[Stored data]
--- START ---

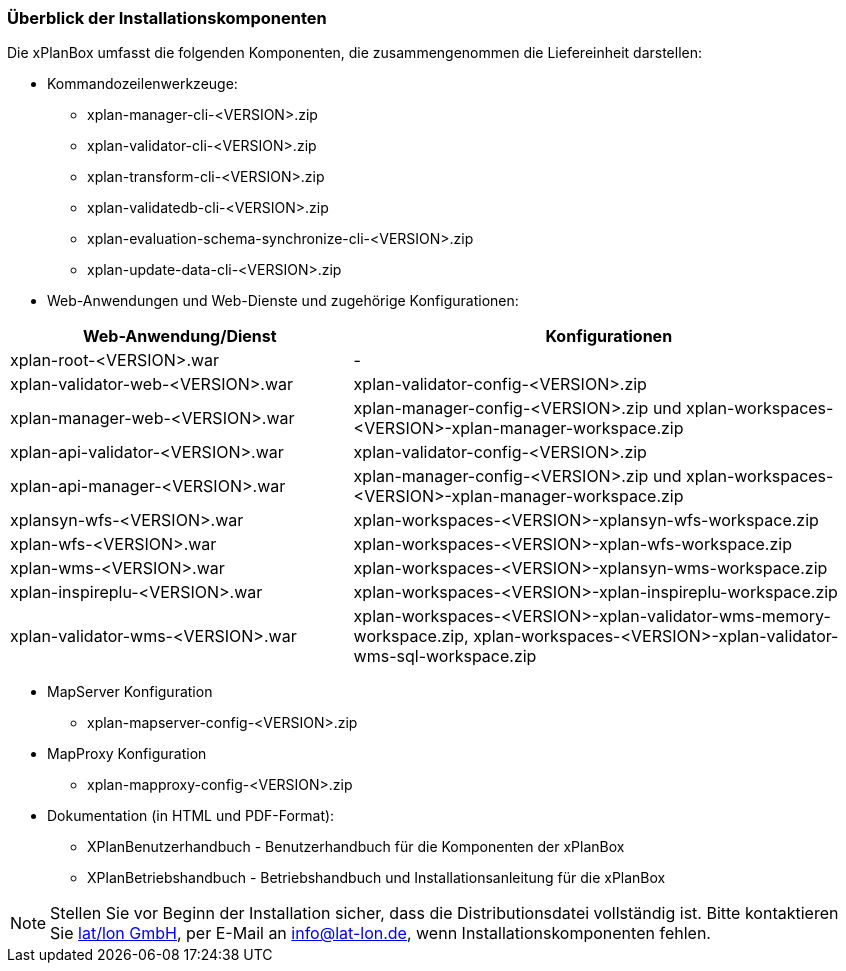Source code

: [[installationskomponenten]]
=== Überblick der Installationskomponenten

Die xPlanBox umfasst die folgenden Komponenten, die zusammengenommen die Liefereinheit darstellen:

* Kommandozeilenwerkzeuge:
 ** xplan-manager-cli-<VERSION>.zip
 ** xplan-validator-cli-<VERSION>.zip
 ** xplan-transform-cli-<VERSION>.zip
 ** xplan-validatedb-cli-<VERSION>.zip
 ** xplan-evaluation-schema-synchronize-cli-<VERSION>.zip
 ** xplan-update-data-cli-<VERSION>.zip
* Web-Anwendungen und Web-Dienste und zugehörige Konfigurationen:

[width="100%",cols="40%,60%",options="header"]
|===
|*Web-Anwendung/Dienst* |*Konfigurationen*
|xplan-root-<VERSION>.war |-
|xplan-validator-web-<VERSION>.war |xplan-validator-config-<VERSION>.zip
|xplan-manager-web-<VERSION>.war |xplan-manager-config-<VERSION>.zip und xplan-workspaces-<VERSION>-xplan-manager-workspace.zip
|xplan-api-validator-<VERSION>.war |xplan-validator-config-<VERSION>.zip
|xplan-api-manager-<VERSION>.war |xplan-manager-config-<VERSION>.zip und xplan-workspaces-<VERSION>-xplan-manager-workspace.zip
|xplansyn-wfs-<VERSION>.war |xplan-workspaces-<VERSION>-xplansyn-wfs-workspace.zip
|xplan-wfs-<VERSION>.war |xplan-workspaces-<VERSION>-xplan-wfs-workspace.zip
|xplan-wms-<VERSION>.war |xplan-workspaces-<VERSION>-xplansyn-wms-workspace.zip
|xplan-inspireplu-<VERSION>.war |xplan-workspaces-<VERSION>-xplan-inspireplu-workspace.zip
|xplan-validator-wms-<VERSION>.war |xplan-workspaces-<VERSION>-xplan-validator-wms-memory-workspace.zip, xplan-workspaces-<VERSION>-xplan-validator-wms-sql-workspace.zip
|===

* MapServer Konfiguration
 ** xplan-mapserver-config-<VERSION>.zip

* MapProxy Konfiguration
 ** xplan-mapproxy-config-<VERSION>.zip

* Dokumentation (in HTML und PDF-Format):
 ** XPlanBenutzerhandbuch - Benutzerhandbuch für die Komponenten der xPlanBox
 ** XPlanBetriebshandbuch - Betriebshandbuch und Installationsanleitung für die xPlanBox

NOTE: Stellen Sie vor Beginn der Installation sicher, dass die Distributionsdatei vollständig ist. Bitte kontaktieren Sie https://www.lat-lon.de[lat/lon GmbH], per E-Mail an info@lat-lon.de, wenn Installationskomponenten fehlen.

--- END ---

Exercise >> Write the data above out again exactly, minus its pictures.

Problem solution >>
Source code

: [[installationskomponenten]]
=== Überblick der Installationskomponenten

Die xPlanBox umfasst die folgenden Komponenten, die zusammengenommen die Liefereinheit darstellen:

* Kommandozeilenwerkzeuge:
 ** xplan-manager-cli-<VERSION>.zip
 ** xplan-validator-cli-<VERSION>.zip
 ** xplan-transform-cli-<VERSION>.zip
 ** xplan-validatedb-cli-<VERSION>.zip
 ** xplan-evaluation-schema-synchronize-cli-<VERSION>.zip
 ** xplan-update-data-cli-<VERSION>.zip
* Web-Anwendungen und Web-Dienste und zugehörige Konfigurationen:

[width="100%",cols="40%,60%",options="header"]
|===
|*Web-Anwendung/Dienst* |*Konfigurationen*
|xplan-root-<VERSION>.war |-
|xplan-validator-web-<VERSION>.war |xplan-validator-config-<VERSION>.zip
|xplan-manager-web-<VERSION>.war |xplan-manager-config-<VERSION>.zip und xplan-workspaces-<VERSION>-xplan-manager-workspace.zip
|xplan-api-validator-<VERSION>.war |xplan-validator-config-<VERSION>.zip
|xplan-api-manager-<VERSION>.war |xplan-manager-config-<VERSION>.zip und xplan-workspaces-<VERSION>-xplan-manager-workspace.zip
|xplansyn-wfs-<VERSION>.war |xplan-workspaces-<VERSION>-xplansyn-wfs-workspace.zip
|xplan-wfs-<VERSION>.war |xplan-workspaces-<VERSION>-xplan-wfs-workspace.zip
|xplan-wms-<VERSION>.war |xplan-workspaces-<VERSION>-xplansyn-wms-workspace.zip
|xplan-inspireplu-<VERSION>.war |xplan-workspaces-<VERSION>-xplan-inspireplu-workspace.zip
|xplan-validator-wms-<VERSION>.war |xplan-workspaces-<VERSION>-xplan-validator-wms-memory-workspace.zip, xplan-workspaces-<VERSION>-xplan-validator-wms-sql-workspace.zip
|===

* MapServer Konfiguration
 ** xplan-mapserver-config-<VERSION>.zip

* MapProxy Konfiguration
 ** xplan-mapproxy-config-<VERSION>.zip

* Dokumentation (in HTML und PDF-Format):
 ** XPlanBenutzerhandbuch - Benutzerhandbuch für die Komponenten der xPlanBox
 ** XPlanBetriebshandbuch - Betriebshandbuch und Installationsanleitung für die xPlanBox

NOTE: Stellen Sie vor Beginn der Installation sicher, dass die Distributionsdatei vollständig ist. Bitte kontaktieren Sie https://www.lat-lon.de[lat/lon GmbH], per E-Mail an info@lat-lon.de, wenn Installationskomponenten fehlen.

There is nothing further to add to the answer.